§ **Given text**
StarOSIntegration (starosintegration)

StarRocks-owned Starlet integration for worker runtime, shard metadata, status conversion, StarCache updates, and worker metrics outside service bootstrap.

  • Targets: StarOSIntegration
  • Allowed internal include prefixes: staros_integration/, common/, base/, gutil/, gen_cpp/
  • Allowed target deps: Common, Base, Gutil, StarRocksGen
  • Core tests: staros_integration_test
  • Remediation: Keep the Starlet adapter independent of service/bootstrap, storage, runtime, and filesystem modules; expose narrow accessors instead of pulling higher layers into lower layers.

BE-Specific Sync Rules

  • BE configs are declared in be/src/common/config.h; update docs/en/administration/management/BE_configuration.md and docs/zh/ peer docs when config behavior changes.
  • BE metrics must update the matching monitoring docs when names, meanings, or labels change.
  • be/src/common has extra config-header rules in be/src/common/AGENTS.md.

Verification Before Handoff

Run the smallest relevant UT binary plus the architecture harness:

python3 build-support/check_be_module_boundaries.py --mode full
python3 build-support/render_be_agents.py --check

If you changed a core module, prefer its focused test binary before broader run-be-ut.sh.

§ **Entries**

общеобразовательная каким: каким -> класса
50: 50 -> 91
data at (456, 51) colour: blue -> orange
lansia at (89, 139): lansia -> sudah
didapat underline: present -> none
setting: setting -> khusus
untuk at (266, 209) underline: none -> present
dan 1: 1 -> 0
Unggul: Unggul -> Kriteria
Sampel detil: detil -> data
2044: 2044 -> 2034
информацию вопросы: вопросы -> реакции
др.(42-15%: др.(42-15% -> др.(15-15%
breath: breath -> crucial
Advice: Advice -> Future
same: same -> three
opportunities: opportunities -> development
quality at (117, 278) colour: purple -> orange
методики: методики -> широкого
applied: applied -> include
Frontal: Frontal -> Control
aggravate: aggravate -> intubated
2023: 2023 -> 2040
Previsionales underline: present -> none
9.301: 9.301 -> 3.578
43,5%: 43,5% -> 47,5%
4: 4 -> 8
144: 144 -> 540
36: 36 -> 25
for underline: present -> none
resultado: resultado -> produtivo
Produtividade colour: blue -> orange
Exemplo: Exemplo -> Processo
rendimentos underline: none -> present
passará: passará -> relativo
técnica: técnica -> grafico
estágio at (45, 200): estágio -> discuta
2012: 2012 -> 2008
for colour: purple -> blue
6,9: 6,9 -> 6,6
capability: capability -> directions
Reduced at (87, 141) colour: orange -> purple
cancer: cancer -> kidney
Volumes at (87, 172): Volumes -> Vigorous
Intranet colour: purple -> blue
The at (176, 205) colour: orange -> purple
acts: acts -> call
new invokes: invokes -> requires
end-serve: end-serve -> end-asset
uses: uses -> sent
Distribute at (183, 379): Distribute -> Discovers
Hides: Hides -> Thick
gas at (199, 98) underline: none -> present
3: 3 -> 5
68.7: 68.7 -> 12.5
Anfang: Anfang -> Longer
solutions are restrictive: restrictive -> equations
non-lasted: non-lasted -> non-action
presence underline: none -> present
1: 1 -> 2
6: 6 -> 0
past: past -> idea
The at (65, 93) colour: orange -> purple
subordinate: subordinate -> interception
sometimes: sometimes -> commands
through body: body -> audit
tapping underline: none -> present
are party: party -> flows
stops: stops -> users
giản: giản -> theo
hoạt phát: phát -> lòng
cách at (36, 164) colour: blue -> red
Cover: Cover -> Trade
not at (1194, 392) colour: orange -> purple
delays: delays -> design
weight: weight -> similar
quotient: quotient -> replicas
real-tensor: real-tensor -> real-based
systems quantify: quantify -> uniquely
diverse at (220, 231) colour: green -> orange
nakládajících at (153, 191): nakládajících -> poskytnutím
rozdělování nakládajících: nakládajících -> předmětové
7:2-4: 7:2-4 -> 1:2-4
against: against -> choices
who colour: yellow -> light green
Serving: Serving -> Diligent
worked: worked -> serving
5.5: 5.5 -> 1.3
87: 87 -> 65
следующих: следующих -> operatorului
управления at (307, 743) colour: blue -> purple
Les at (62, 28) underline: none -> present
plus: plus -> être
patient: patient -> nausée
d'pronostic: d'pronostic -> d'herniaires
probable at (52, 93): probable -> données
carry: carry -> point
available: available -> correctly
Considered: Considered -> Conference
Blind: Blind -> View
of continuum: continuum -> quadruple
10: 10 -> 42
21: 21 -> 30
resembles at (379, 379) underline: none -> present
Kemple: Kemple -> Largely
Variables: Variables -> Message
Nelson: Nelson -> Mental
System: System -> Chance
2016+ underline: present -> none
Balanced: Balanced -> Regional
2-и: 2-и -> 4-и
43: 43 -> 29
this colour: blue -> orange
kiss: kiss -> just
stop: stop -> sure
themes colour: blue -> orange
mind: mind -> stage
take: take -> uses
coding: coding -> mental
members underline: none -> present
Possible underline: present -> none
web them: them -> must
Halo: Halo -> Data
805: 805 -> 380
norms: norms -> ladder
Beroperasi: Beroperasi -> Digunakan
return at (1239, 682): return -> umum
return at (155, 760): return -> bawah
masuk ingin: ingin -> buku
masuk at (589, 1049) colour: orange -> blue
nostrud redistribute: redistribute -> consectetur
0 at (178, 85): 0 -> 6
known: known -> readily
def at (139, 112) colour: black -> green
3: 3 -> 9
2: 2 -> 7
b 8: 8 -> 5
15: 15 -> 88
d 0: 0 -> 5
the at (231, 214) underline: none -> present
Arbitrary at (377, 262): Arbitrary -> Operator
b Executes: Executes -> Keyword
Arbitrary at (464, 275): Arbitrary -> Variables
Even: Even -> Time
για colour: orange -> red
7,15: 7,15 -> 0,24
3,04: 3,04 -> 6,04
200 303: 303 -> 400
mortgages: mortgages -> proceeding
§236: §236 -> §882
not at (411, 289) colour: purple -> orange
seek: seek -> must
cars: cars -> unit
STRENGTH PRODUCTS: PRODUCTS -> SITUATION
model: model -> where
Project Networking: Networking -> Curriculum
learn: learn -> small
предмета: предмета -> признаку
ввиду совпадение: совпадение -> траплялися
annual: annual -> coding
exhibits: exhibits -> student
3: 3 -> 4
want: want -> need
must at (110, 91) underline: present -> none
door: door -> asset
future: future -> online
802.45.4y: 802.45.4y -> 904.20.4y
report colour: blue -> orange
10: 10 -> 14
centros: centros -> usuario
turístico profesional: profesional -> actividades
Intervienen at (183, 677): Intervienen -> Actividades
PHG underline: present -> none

§ **Task instructions**
- 1) Reproduce, word for word, the stretch of the StarOSIntegration text from "StarOSIntegration (starosintegration)" through "outside service bootstrap.".
- 2) Decide whether each statement agrees with the StarOSIntegration text. Answer yes or no, and quote the words that settle it.
(a) Common and Gutil are among the allowed target deps.
(b) BE configs are declared in be/src/common/config.cpp.
(c) After a change to a core module, the broader run-be-ut.sh is preferred over that module's focused test binary.
Answer using only the StarOSIntegration text, not the data.

§ **Responses to the tasks**
- 1)
StarOSIntegration (starosintegration)

StarRocks-owned Starlet integration for worker runtime, shard metadata, status conversion, StarCache updates, and worker metrics outside service bootstrap.

- 2)
(a) Yes: "Allowed target deps: Common, Base, Gutil, StarRocksGen"
(b) No: "BE configs are declared in be/src/common/config.h"
(c) No: "If you changed a core module, prefer its focused test binary before broader run-be-ut.sh."